Kemerdekaan bagi para guru
Ada dua model guru yaitu guru yang idealis ada pula guru yang pragmatis. Bagaimana guru yang idealis menyikapi kemerdekaan dengan bekerja sesuai dengan profesi keguruan. Dia memandang murid sebagai sekumpulan manusia yang dia bisa arahkan untuk membangun bangsa. Akhirnya dia bekerja dengan sukacita. Kita tilik sebentar ke desa-desa terpencil, guru-guru (non Pegawai Negeri) hanya dibayar Rp 1.500/perjam bahkan ada yang dibayar sejuta ucapan terima kasih utamanya guru ngaji di surau. Tapi tidak terlihat mereka mengerutkan kening. Mungkin saja dalam benak mereka merasa merdeka dengan menularkan ilmu kepada anak didik.
Guru yang pragmatis tentu berbeda. Mereka memandang kalau anak didik hanyalah sekumpulan ladang bisnis. Kemudian yang ada dalam pikirannya adalah uang yang harus diterima setiap akhir bulan sebagai hasil jerih payahnya. Apakah guru yang pragmatis itu jelek? tidak juga. Guru juga manusia yang butuh sandang, papan dan pangan. Kalau tidak dipenuhi bagaimana merka bisa memenuhi kebutuhan hidup. Kalau sudah kerepotan mencari tambahan hidup apakah mereka bisa berjuang untuk mendidik generasi muda bangsa. Secara umum tanpa membedakan model idealis dan pragmatis, arti kemerdekaan adalah mendidik generasi muda yang akan menggantikan generasi tua baik ada imbalan atau tak ada imbalan setelahnya.
Kemerdekaan bagi para pengangguran
Berapa banyak lulusan sekolah hingga perguruan tinggi dalam setahun? Ribuan bahkan ratusan ribu. Kemudian bekerja? Tidak banyak. Mungkin sebagian sedangkan yang lainnya seolah-olah menjadi sampah. Nasib tidak menentu. Ada banyak Sarjana pendidikan yang kerepotan mencari tempat mengabdi, sarjana ekonomi tak tahu harus ke Bank mana, sarjana pertanian tak bisa berbuat apa-apa, Sarjana hukum sudah menjadi pegawai jalanan, dan ribuan lagi ahli profesi yang tak tahu harus kemana. Mereka terbelenggu oleh predikat sarjana. Akhirnya takut untuk banting setir. Bekerja tanpa mengindahkan status kesarjanaan. Kalau saja masih terbayang duduk di belakang meja memegang pena, rapat sana sini, entah berapa puluh tahun lagi para pengangguran itu akan menuai kebebasan. Kalau yang tanpa pendidikan tinggi saja mampu mendobrak lapangan kerja baru, mengapa sarjana yang lebih dekat dengan dunia intelektual masih takut-takut mencari celah sendiri.

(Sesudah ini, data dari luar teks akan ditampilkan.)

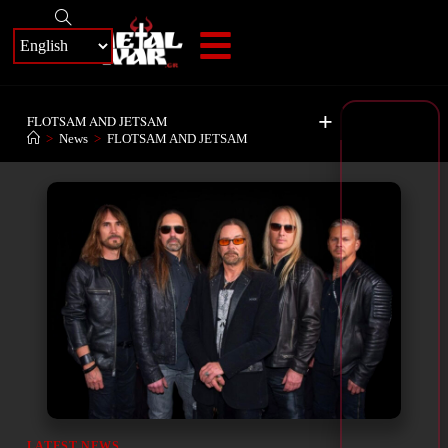
+
FLOTSAM AND JETSAM
>
News
>
FLOTSAM AND JETSAM
LATEST NEWS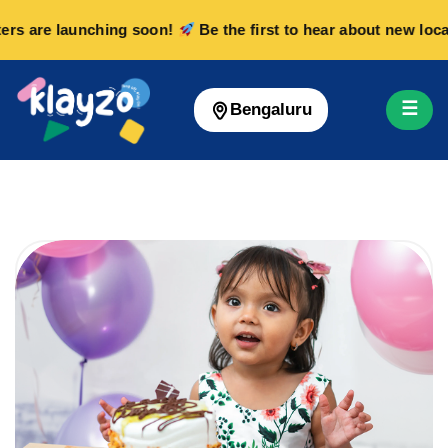
rs are launching soon!
Be the first to hear about new locat
☰
Bengaluru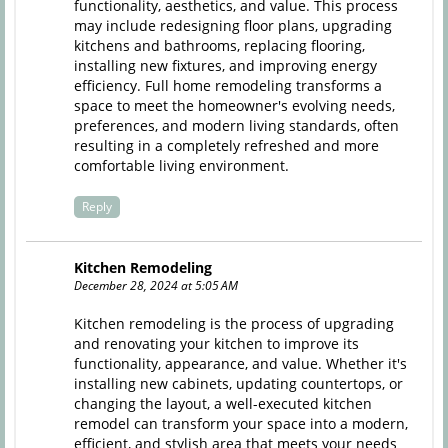
functionality, aesthetics, and value. This process
may include redesigning floor plans, upgrading
kitchens and bathrooms, replacing flooring,
installing new fixtures, and improving energy
efficiency. Full home remodeling transforms a
space to meet the homeowner's evolving needs,
preferences, and modern living standards, often
resulting in a completely refreshed and more
comfortable living environment.
Reply
Kitchen Remodeling
December 28, 2024 at 5:05 AM
Kitchen remodeling
is the process of upgrading
and renovating your kitchen to improve its
functionality, appearance, and value. Whether it's
installing new cabinets, updating countertops, or
changing the layout, a well-executed kitchen
remodel can transform your space into a modern,
efficient, and stylish area that meets your needs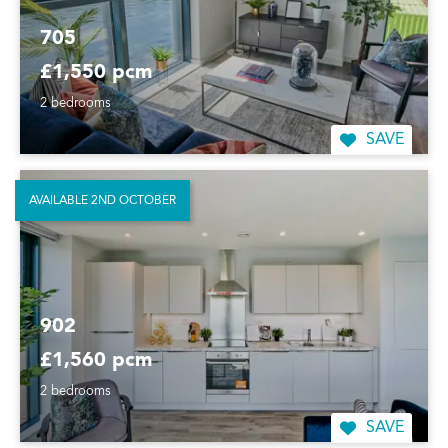
705
£1,550 pcm
2 bedrooms
SAVE
AVAILABLE 2ND OCTOBER
902
£1,560 pcm
2 bedrooms
SAVE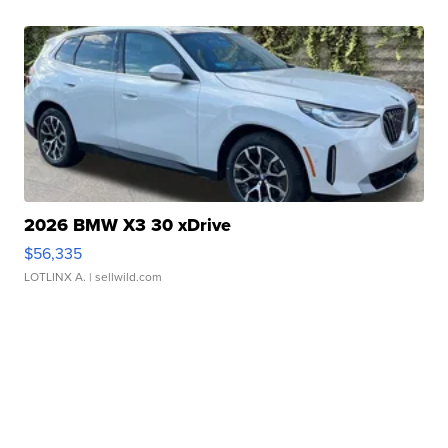
2026 BMW X3 30 xDrive
$56,335
LOTLINX A.
| sellwild.com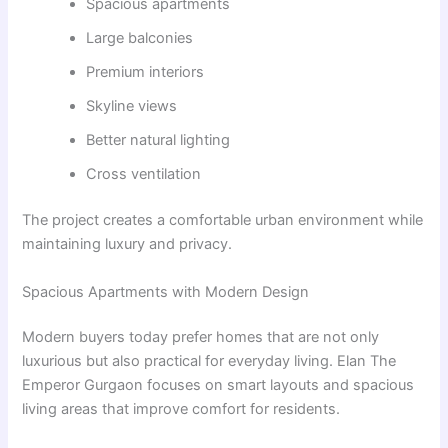
Spacious apartments
Large balconies
Premium interiors
Skyline views
Better natural lighting
Cross ventilation
The project creates a comfortable urban environment while
maintaining luxury and privacy.
Spacious Apartments with Modern Design
Modern buyers today prefer homes that are not only
luxurious but also practical for everyday living. Elan The
Emperor Gurgaon focuses on smart layouts and spacious
living areas that improve comfort for residents.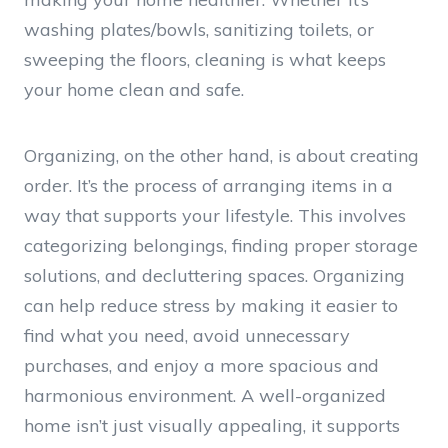
washing plates/bowls, sanitizing toilets, or
sweeping the floors, cleaning is what keeps
your home clean and safe.
Organizing, on the other hand, is about creating
order. It’s the process of arranging items in a
way that supports your lifestyle. This involves
categorizing belongings, finding proper storage
solutions, and decluttering spaces. Organizing
can help reduce stress by making it easier to
find what you need, avoid unnecessary
purchases, and enjoy a more spacious and
harmonious environment. A well-organized
home isn’t just visually appealing, it supports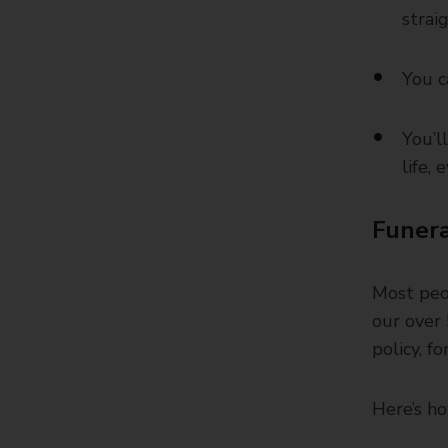
strai
You c
You’l
life,
Funera
Most peop
our over 
policy, f
Here’s ho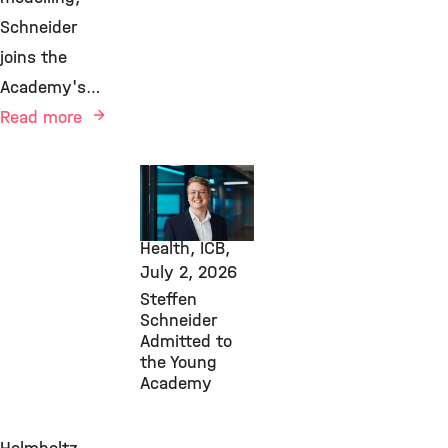
Schneider
joins the
Academy's…
Read more
Awards &
Grants,
Computational
Health, ICB,
July 2, 2026
Steffen
Schneider
Admitted to
the Young
Academy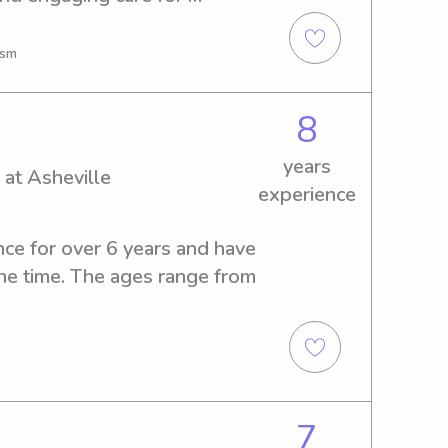
ther of four and longtime 
g crafts, outdoor play, and 
ism
day. First Aid & CPR certified, 
fe, fun, and enriching 
8
can thrive.
years
 at Asheville
experience
nce for over 6 years and have 
one time. The ages range from 
7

Kalau saja negeri ini tidak merdeka 62 tahun yang lalu, mungkin para balita tak akan merasakan benar-benar kemerdekaan bermain, anak-anak SD tak berani main layangan karena tentara Belanda atau Jepang sedikit-sedikit main bedil. Mungkin para remaja tak menemukan ekspresi kreativitas atau tidak menemukan tempat untuk mabuk. Mungkin para guru harus mengajar diam-diam karena takut disangka ekstrimis. Tapi yang baik tentu bagi para pengangguran karena Belanda menyediakan kerja rodi bagi mereka.
Semoga momen kemerdekaan ini menjadikan kita lebih banyak bersyukur. Amin.